– Federal Judge Refuses to Dismiss Suit in Provigil Antitrust Case

How does a Big Pharma corporation who has a successful product coming to the end of it’s patent protection, extend it’s the patent protection deadline?

This is how it works:  first, file lawsuits against any manufacturer who are planning to produce a generic version.  This works because if you are a Big Pharma corp you have the lawyers and the money to make legal life miserable for the smaller companies.

Second step, after you have filed suit against the generics, then offer them a “deal they cannot refuse”: namely, if they will postpone their production plans for X amount of time, you will pay them Y amount of dollars.

This link provides an excellent example of this technique:

In one of the most closely watched antitrust cases on the Eastern District of Pennsylvania’s docket, a federal judge has refused to dismiss claims that biopharmaceutical giant Cephalon Inc. established an illegal monopoly for its profitable drug Provigil by paying more than $200 million in settlements to four generic manufacturers in return for agreements that they would delay going to market with cheaper versions of the drug.

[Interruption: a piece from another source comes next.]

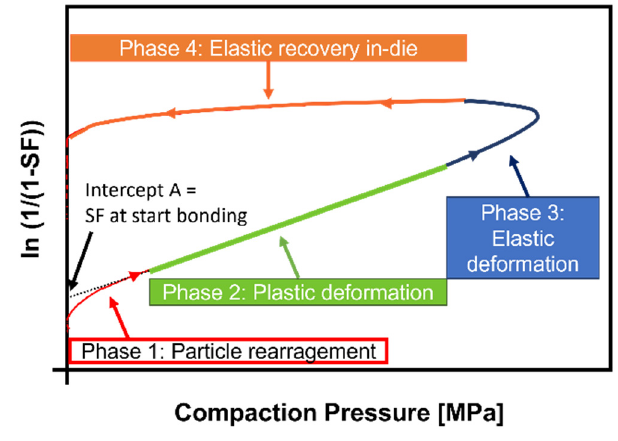
Figure 1. Schematic Heckel plot in-die.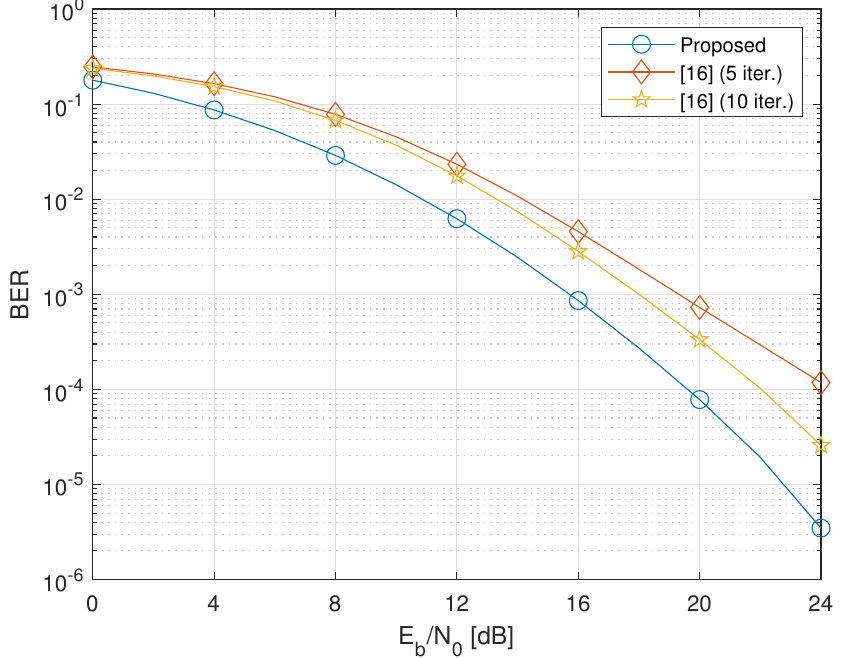
Figure 3. BER versus E b / N 0 of the proposed design versus the iterative method of Reference [16] ( N C =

The Provigil settlements sparked a wave of lawsuits — including one brought by the Federal Trade Commission — that accused Cephalon of conspiring with the four generic manufacturers to form classic anti-competitive horizontal agreements.

The suits alleged that Cephalon concocted a “reverse payment” scheme in which it filed patent suits against the four generic firms and then, instead of pressing those claims, opted to make a series of hefty payments to the defendants to preserve its monopoly.

via – Federal Judge Refuses to Dismiss Suit in Provigil Antitrust Case.